# 1988? Bianchi Premio



## matanza (Jun 9, 2004)

This is my latest acquisition! Found it here in Mexico in the corner of an obscure shop in the town where I live. The shop is closed 90% of the time. The original tires were crunchy but the rest of the bike except for a few dings in the paint was in almost new condition. I paid $170 for the bike as I found it. Except for rims and spokes I had the rest of the items I added in my stash of extra parts. It's heavy but I will be using it mainly for errands etc.

The rims were Araya 27" and flimsy. I tried to true up the rear but tensioning the drive side twisted the rims way out of whack. I changed the rims to 700 Alex AT400 like are currently used on the 2005-6 Pistas. I also added new bar tape and Kool Stop brake pads and holders. Tires are Conti Ultra 3000. 

After a good tear down and clean up this looks like a new bike as it was never out in the sun. I need to find some nail polish the same color as the paint to touch up the knicks where the white base coat is showing though. The chain rings and cassette are like new.


----------



## Dave Hickey (Jan 27, 2002)

Very nice bike...I have one too only mine is black...It's a very sweet riding frame...


----------



## racerx (Jan 29, 2004)

*I have a Celeste one...*

heavy when you pick it up but somehow doesn't feel heavy on the road at all.

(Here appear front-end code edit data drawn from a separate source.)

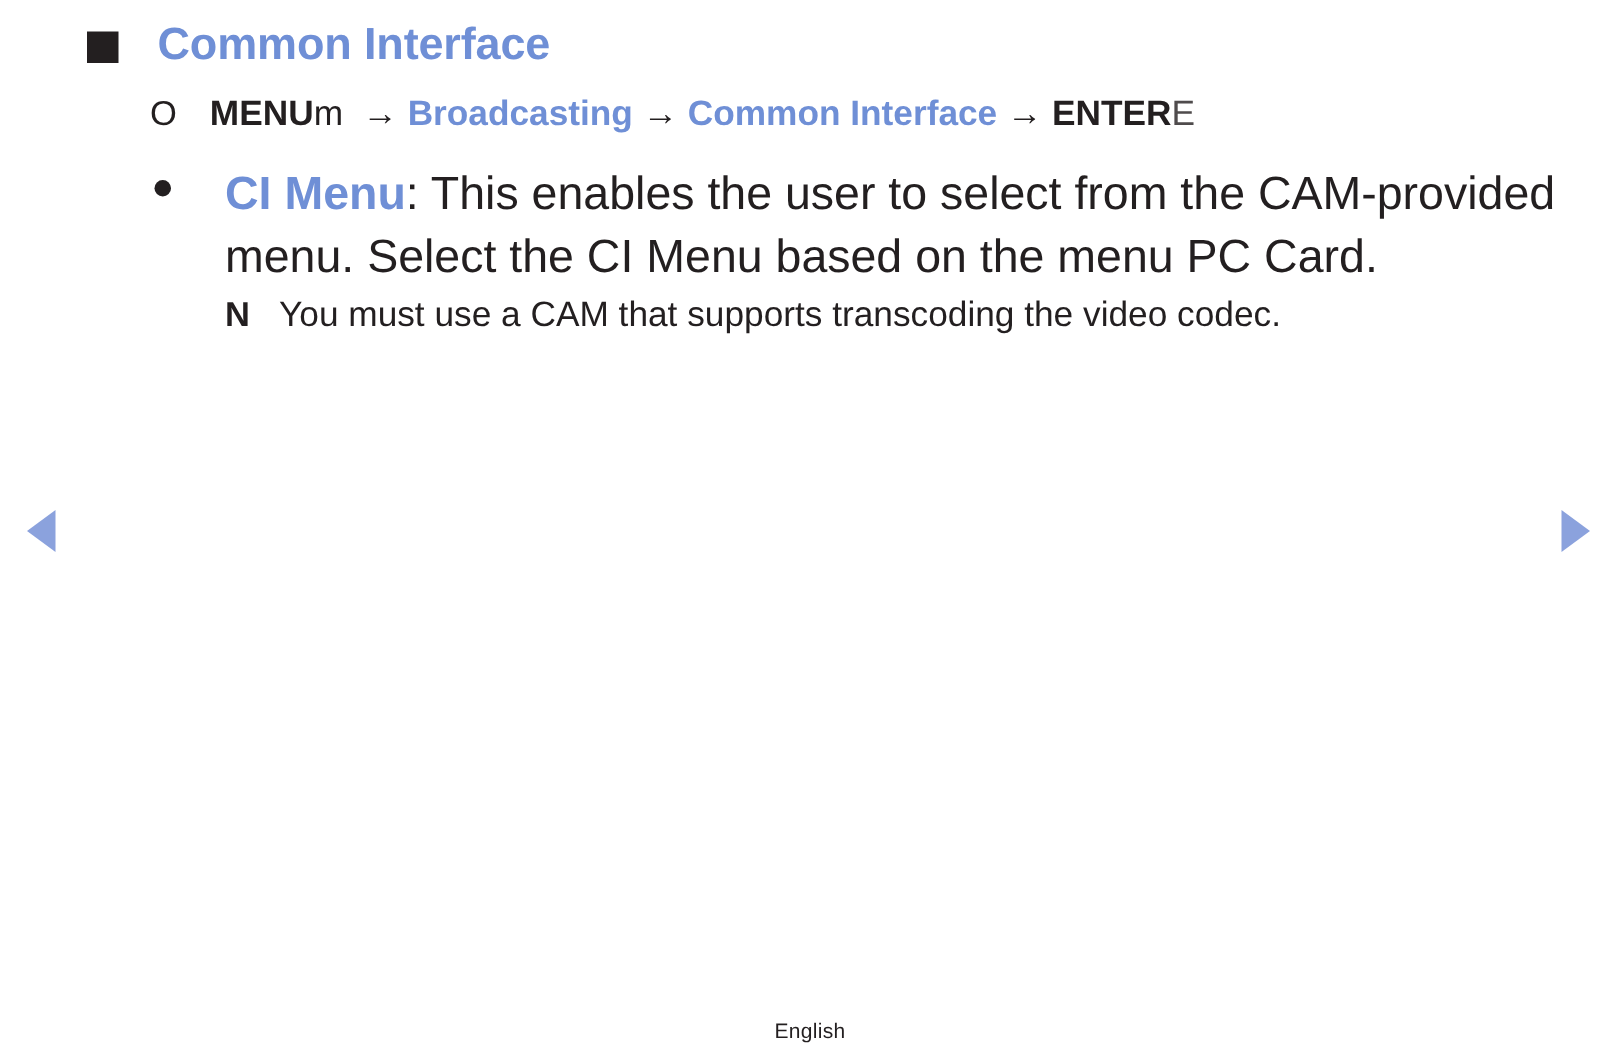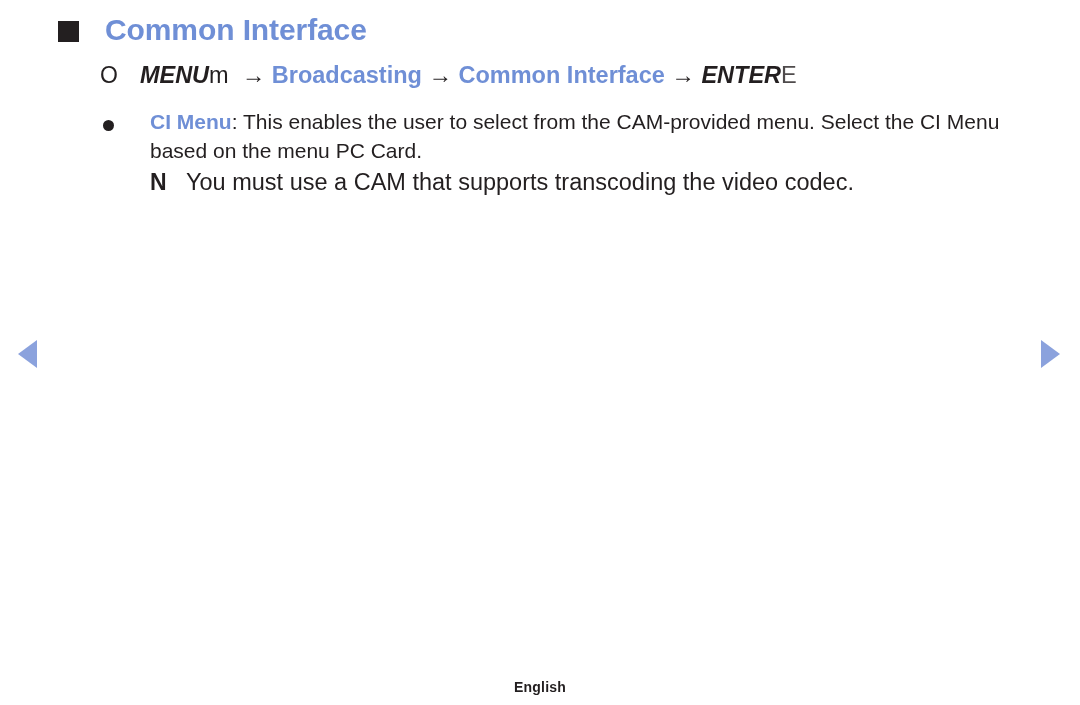--- a/index.html
+++ b/index.html
@@ -66,7 +66,7 @@
     letter-spacing: 0;
   }
   .path-gap { display: inline-block; width: 22px; }
-  .path-bold { font-weight: bold; font-style: italic; }
+  .path-bold { font-weight: bold; }
   .path-soft { font-weight: normal; }
   .path-blue { color: #6f8fd6; font-weight: bold; text-align: right; }
   .arrow { font-weight: normal; color: #231f20; }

Nice find, I paid that much for the frame and fork.


----------



## matanza (Jun 9, 2004)

racerx said:


> heavy when you pick it up but somehow doesn't feel heavy on the road at all.
> 
> Nice find, I paid that much for the frame and fork.


I've not had much chance to ride it until last night. You're right, heavy, but once under way it's smooth as silk and you don't notice. I'm going to love it. I would have preferred celeste, but as you say at this price I'll ride red. Besides all my other bikes are red.


----------



## bjm (Feb 21, 2005)

*It's my main ride*

I found the same bike and tore it down. I replaced the wheels with velocity deep v's w/a rear flip flop hub.....It rides like a caddy and has the giddyup of much lighter material....I 've since wrapped the frame in tennis racquet tape b/c it has yet to have one scratch on it....I bought it in super cherry condition for 50 bucks. I sold the left over components and the extras they threw in for 2 hundi. So I'm 50 bucks into my favorite ride....


----------



## JayTee (Feb 3, 2004)

Awe those Araya rims. My retro ride is a 1990ish Alfana, Tange Prestige Chromo in Celeste. I love it dearly (yes, it is heavy). But those damn rims. I was constantly out of true. I did replace the wheelset on mine.


----------



## thenazz (Apr 23, 2005)

*Testify!*

My first good bike was an old late eighties/early ninties Premio (one of those gold/yellow paint jobs). I sold it after getting a few better bikes like a Repato Corso Bianchi with a full Campy Record Gruppo, a Cannondale R1000 for racing, A Quintana Roo for TTs, etc. One day I saw a Premio frame on ebay just like my old one, same size, same color and snagged it for forty bucks. I built it up with parts I had laying around and it's now running a Look carbon fiber fork, Cane Creek threadless headset, Profile Design stem, Campy Record 8-speed drive train & brakes, Dura-ace hubs and Mavic OP rims, Michelin 25mm Pro Race tires. The ride is PLUSH! If my house was burning and I could only grab one bike I really think it would be the Premio.


----------